As the sun was setting, I quickly hiked and took a bus back towards the beach to catch the sunset at Punta del Miracle.

Day 4

On my final day, I boarded a high-speed train to Girona. Girona is located in the north of Barcelona and it takes just 40 minutes to get there. Just like Tarragona, this city is also full of historical sites. The only difference is that Girona is more medieval in nature as compared to Tarragona, and most of the sites here were from the 10th century AD. Spoiler alert: Girona was probably the most beautiful place I’ve seen in the past 4 days. 

First, I visited Barri Vell, also known as the Old Quarter. From the various bridges, you had views of the colorful buildings that lined the River Onyar.

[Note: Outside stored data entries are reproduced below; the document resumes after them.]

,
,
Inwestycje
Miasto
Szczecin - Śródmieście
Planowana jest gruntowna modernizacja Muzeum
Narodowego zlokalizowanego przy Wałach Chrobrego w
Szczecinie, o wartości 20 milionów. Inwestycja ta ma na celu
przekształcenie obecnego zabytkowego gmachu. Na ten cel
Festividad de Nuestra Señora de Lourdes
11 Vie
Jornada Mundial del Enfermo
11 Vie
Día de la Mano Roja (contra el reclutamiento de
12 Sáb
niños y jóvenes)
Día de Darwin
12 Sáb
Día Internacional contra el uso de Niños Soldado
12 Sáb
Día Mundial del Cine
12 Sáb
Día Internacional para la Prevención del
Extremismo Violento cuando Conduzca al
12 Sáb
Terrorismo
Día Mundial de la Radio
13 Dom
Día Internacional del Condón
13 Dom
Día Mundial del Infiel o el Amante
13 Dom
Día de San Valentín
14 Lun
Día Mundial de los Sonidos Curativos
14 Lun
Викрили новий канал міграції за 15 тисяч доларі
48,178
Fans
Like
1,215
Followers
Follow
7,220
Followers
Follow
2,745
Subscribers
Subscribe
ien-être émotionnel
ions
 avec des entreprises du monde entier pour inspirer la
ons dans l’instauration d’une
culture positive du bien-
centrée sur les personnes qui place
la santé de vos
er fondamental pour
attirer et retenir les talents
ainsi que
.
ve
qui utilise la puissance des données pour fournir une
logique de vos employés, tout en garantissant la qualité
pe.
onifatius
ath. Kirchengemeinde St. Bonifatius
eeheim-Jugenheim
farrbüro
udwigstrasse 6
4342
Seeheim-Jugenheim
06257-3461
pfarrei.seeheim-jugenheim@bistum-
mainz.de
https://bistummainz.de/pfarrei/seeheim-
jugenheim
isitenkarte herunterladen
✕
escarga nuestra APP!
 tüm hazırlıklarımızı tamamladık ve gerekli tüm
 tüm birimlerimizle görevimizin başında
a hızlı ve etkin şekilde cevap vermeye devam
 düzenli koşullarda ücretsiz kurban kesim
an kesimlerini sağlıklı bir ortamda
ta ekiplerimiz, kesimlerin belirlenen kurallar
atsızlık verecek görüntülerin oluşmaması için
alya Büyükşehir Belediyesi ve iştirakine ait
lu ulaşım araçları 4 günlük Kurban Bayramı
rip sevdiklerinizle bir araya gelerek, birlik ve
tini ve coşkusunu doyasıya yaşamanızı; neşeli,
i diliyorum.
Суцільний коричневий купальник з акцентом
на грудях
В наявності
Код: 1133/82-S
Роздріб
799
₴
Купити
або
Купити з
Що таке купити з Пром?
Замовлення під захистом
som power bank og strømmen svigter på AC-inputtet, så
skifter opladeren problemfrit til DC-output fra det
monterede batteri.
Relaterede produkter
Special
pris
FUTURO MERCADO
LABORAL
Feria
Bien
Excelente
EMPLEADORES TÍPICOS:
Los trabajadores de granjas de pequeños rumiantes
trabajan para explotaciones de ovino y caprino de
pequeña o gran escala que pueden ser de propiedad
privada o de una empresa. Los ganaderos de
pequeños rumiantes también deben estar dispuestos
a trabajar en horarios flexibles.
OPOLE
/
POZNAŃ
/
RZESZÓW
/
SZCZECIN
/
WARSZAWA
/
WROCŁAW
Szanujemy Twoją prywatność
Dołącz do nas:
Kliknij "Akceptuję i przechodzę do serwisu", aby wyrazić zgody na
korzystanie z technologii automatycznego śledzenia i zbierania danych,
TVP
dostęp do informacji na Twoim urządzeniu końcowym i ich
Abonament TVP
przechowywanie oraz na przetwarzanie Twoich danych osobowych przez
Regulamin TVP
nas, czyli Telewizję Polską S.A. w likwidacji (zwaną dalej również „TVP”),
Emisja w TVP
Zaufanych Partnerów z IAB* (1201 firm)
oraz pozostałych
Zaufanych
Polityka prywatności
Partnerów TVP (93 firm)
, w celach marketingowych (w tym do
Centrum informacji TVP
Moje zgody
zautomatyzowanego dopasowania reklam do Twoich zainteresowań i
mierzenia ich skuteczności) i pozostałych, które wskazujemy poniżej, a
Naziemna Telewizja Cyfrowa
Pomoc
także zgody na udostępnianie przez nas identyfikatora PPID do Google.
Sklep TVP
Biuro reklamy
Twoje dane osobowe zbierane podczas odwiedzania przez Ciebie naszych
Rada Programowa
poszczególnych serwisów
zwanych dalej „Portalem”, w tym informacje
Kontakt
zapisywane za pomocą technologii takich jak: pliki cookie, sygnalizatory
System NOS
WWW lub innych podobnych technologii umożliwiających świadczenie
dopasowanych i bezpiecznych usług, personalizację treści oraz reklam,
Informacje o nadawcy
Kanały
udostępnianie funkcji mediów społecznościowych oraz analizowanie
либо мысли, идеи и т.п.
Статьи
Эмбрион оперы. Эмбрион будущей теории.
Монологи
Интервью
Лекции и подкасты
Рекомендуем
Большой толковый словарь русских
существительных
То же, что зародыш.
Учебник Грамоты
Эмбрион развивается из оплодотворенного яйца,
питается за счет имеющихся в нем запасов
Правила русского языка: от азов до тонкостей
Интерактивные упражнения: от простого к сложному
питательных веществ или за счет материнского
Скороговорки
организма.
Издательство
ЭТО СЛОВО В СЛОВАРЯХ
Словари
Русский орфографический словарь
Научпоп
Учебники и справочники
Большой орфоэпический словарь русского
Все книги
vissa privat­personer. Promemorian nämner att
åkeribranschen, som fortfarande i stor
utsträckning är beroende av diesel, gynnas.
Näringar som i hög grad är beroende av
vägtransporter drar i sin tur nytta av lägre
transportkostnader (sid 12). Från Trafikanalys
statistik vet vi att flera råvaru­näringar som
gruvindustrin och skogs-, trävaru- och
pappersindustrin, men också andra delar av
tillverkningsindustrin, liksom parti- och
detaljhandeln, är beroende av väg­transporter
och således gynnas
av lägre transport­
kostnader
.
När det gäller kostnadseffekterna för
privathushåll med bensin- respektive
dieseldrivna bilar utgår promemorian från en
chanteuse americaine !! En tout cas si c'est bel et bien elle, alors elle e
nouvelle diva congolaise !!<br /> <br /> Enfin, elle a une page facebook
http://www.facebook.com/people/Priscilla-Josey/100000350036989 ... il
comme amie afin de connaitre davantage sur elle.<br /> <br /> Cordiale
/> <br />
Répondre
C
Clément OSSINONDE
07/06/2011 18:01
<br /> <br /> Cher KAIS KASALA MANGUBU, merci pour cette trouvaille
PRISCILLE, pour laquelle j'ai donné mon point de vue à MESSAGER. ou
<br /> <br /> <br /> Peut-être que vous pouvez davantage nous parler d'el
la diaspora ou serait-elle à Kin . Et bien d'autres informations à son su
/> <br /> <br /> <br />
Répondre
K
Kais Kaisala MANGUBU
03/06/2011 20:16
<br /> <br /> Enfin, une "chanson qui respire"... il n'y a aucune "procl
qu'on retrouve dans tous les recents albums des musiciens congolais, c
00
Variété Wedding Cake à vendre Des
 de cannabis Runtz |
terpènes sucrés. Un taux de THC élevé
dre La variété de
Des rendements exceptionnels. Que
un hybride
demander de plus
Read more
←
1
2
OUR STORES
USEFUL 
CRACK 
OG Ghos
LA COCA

Within the Old Quarter, there were various sites such as the Old Fortress, the Banys Arabs, which used to be a Public Bath, and the Cathedral of Girona. There were also huge medieval city walls that you can actually climb to get sweeping views of the city.

Banys Arabs
Cathedral of Girona
View from the City Walls

Next, I boarded the bus further up north to Besalú. Along the way, I caught views of the countryside as well as views of the Pyrenees mountain range which separated Spain from France and Andorra. Besalú is a town that used to be a fort. The fort from the middle-ages still exists today, and I had a picturesque view of it from a nearby bridge. There was a bridge that I could cross to get to the old city itself which was pretty fun to explore. I genuinely didn’t know what I was expecting at every turn and I just found interesting things one after another. Given the pandemic, it was actually pretty quiet, and loads of shops were closed.

And so that was my time in Catalonia. A nice 4-day solo trip packed with lots of interesting things to see and do.